■ To do ■
Wherever the word "depth" appears in a line of the data, that line should be copied.

■ Exercise data ■
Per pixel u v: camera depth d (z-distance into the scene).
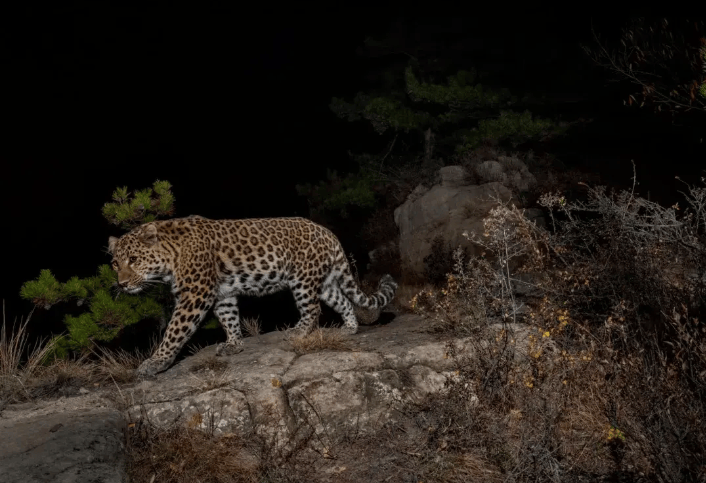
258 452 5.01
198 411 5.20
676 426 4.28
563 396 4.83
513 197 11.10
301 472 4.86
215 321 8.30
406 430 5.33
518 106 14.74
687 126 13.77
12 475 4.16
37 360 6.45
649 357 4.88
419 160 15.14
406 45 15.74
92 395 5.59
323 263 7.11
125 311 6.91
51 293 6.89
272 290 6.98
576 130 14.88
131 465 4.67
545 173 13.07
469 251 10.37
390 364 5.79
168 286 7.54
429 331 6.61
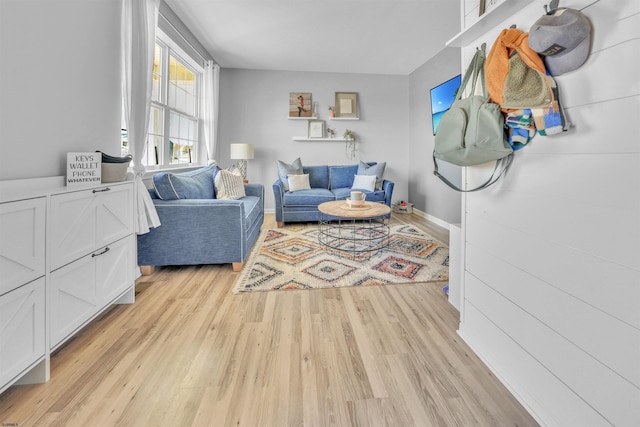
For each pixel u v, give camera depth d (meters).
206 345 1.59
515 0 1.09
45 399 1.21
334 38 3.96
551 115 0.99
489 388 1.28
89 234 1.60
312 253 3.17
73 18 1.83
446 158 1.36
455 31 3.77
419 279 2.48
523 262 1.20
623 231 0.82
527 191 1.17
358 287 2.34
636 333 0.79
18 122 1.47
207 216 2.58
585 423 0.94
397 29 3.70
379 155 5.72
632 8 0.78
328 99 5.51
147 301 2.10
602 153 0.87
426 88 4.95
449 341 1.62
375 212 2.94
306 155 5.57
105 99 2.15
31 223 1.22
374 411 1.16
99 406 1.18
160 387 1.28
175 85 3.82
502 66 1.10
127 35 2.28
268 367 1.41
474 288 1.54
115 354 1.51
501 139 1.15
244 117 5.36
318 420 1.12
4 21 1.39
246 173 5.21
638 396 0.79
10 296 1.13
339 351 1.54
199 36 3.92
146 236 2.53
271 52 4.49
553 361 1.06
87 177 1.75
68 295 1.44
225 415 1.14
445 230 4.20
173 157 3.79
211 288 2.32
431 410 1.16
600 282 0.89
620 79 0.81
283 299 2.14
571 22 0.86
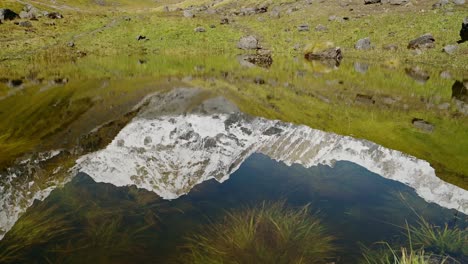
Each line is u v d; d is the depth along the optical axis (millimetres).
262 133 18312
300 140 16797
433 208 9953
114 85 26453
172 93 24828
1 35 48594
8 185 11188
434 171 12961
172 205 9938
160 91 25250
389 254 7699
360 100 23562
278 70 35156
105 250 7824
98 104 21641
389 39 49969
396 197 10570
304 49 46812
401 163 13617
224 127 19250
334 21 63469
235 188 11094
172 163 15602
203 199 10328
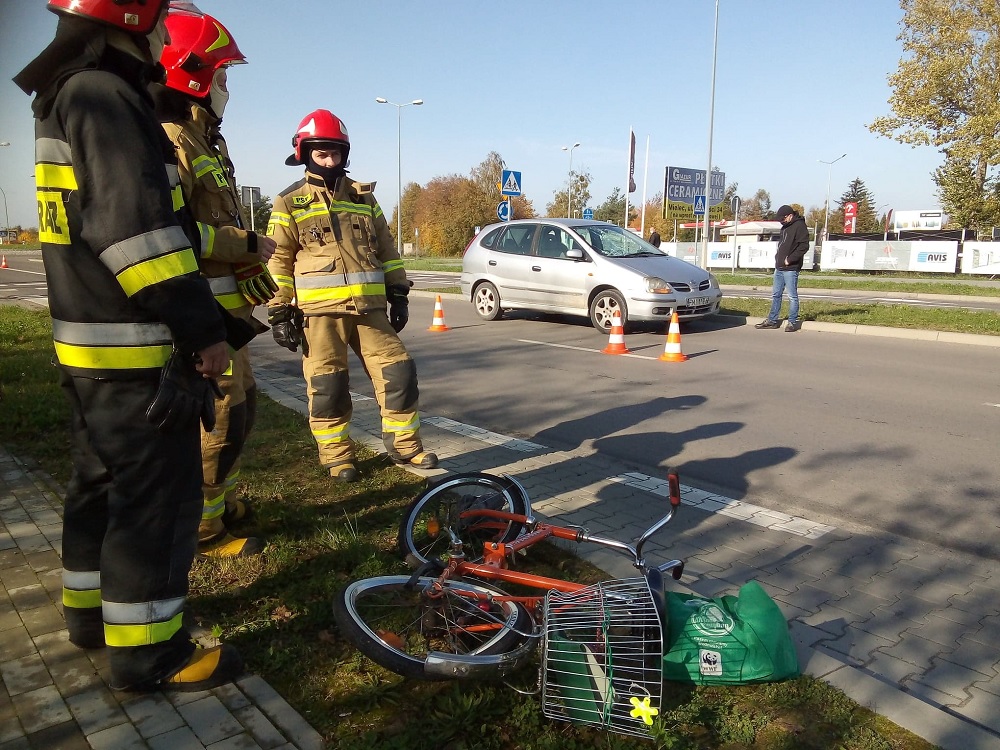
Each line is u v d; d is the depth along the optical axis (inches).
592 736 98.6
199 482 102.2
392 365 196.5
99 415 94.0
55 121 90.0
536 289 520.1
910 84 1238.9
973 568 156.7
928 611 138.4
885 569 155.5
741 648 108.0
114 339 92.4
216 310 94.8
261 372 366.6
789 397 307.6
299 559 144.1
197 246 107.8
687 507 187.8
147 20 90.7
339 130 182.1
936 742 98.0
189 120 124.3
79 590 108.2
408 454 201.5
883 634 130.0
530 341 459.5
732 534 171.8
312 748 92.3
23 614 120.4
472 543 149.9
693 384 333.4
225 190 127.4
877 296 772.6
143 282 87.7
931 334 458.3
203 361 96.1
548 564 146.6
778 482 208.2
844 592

■ Finished exercise ■
Per pixel u v: camera depth d (z-distance into the scene).
For each pixel u v, give camera depth d (meters).
Each line is u v d; d is the depth along the optical axis (millimetres).
Each line is u v d; d is the depth along the optical axis (inches).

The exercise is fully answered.